Endangered Species Act. NPMA and others believe the Endangered Species Act (ESA), as currently drafted, is broken. The Department of Interior, specifically the U.S. Fish and Wildlife Service and National Marine Fisheries Service (collectively the Services), are tasked with implementing the ESA. This group can slow down the registration (or reregistration) review of products they determine may affect a listed endangered species by engaging in a slow-moving consultative process — involving scientific assessments with different standards and expertise — with EPA. NPMA believes now is the time to fix the broken pesticide consultation process between EPA and the Services to better protect people their business and their homes. 

Read NPMA’s position paper on this issue.

Other highlights from Legislative Day, included:

  • Karl Rove, former Senior Adviser and Deputy Chief of Staff to President George W. Bush and Josh Earnest, former White House Press Secretary to President Barack Obama, faced off in a good-spirited debate during the Tuesday luncheon sponsored by FMC. Of course, President Donald Trump was the focal point of their discussions. Rove praised the President for cutting the corporate tax to make America more competitive in the interconnected global economy, and for holding NATO allies more financially accountable. However, he shared concerns about all of the turnover in Trump’s administration. As a White House insider who worked closely with former President Obama, Earnest said he foresees one of the major future challenges for Trump is his reactive nature. “You have to be willing to take on the bad headlines in order to achieve longer term goals,” he said. 

  • Former Rep. Jason Chaffetz (R-Utah) provided political insights with several personal and professional stories he related in a session sponsored by Dow AgroSciences. Chaffetz said business owners, like those PCOs in attendance at Legislative Day, are the ones who are going to solve the nation’s problems and not the “people on Capitol Hill.” Chaffetz related how he has overcome life’s obstacles including struggling with his parents’ divorce when he was 12, and later losing both his mom and dad to cancer. “I think about those tough times and I realize that is what gave me a lot of strength and a lot of goodness and love,” he said. Chaffetz encouraged Legislative Day attendees to “speak from the heart” and share their personal experiences when they make their Congressional visits.

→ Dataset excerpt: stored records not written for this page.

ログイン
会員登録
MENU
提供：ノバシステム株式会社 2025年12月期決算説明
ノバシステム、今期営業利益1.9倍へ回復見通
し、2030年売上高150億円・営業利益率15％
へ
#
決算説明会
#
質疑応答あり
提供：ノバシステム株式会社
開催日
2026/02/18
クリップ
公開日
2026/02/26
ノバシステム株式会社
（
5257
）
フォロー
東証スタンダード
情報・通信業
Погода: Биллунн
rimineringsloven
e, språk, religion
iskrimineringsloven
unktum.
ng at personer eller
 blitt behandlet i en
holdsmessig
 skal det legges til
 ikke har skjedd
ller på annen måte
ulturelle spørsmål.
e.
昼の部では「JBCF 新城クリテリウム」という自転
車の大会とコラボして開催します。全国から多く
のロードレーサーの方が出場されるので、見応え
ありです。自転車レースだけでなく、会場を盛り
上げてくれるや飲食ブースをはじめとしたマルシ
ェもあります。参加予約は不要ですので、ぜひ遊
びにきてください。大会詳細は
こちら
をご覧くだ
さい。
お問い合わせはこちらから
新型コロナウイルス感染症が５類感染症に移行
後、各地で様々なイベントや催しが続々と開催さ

  • Corey Lewandowski, the former campaign manager of President Trump shared his observations about the Trump administration in a session sponsored by Control Solutions, Inc. Lewandowski said the Trump organization runs like a small business, and it has been “refreshing to have a small business owner running our government.” Relating this to PCOs, Lewandowski reminded the audience that “this President made a promise on the campaign that for every new regulation he puts in, he would reduce two. But that’s not what he’d done. For every government regulation he’s put in place he’s actually reduced it by 22.”

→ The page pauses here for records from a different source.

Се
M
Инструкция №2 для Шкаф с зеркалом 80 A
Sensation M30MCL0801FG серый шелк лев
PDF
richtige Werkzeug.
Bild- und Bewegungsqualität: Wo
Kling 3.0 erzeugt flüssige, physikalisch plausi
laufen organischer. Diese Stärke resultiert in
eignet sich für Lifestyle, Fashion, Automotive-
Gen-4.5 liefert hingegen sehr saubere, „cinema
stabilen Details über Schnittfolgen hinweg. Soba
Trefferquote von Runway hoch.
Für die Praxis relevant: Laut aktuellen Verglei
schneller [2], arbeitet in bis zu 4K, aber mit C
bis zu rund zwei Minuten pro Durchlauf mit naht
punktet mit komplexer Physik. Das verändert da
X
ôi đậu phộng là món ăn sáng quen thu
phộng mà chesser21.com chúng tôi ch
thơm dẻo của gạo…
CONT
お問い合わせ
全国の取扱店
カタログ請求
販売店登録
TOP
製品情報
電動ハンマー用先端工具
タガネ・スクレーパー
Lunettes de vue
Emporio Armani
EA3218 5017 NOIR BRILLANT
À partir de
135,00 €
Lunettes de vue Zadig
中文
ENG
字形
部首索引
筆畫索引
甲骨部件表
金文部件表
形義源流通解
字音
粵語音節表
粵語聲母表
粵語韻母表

  • MGK held its Headquarters on the Hill Tuesday luncheon. This important final session was an opportunity for attendees to review NPMA issues and share valuable information obtained during Congressional office visits with fellow members and NPMA staff. The guest speaker was congressman Rodney Davis (R-Ill.).

  • A performance by the Capitol Steps on Sunday night. The group put Washington’s hottest scandals to popular tunes. The performance and subsequent dessert reception were sponsored by Syngenta.

  • PCT and BASF presented the annual Technician of the Year Awards program at Legislative Day. This year’s honorees have all traveled different paths to the pest control industry, but since they arrived they’ve become company leaders by going the extra mile for their customers, coworkers and companies.This year’s awards were presented to:

    Joey Hoke, American Pest Management, Manhattan, Kan.
    Gus Walker, Gregory Pest Solutions, Greenville, S.C.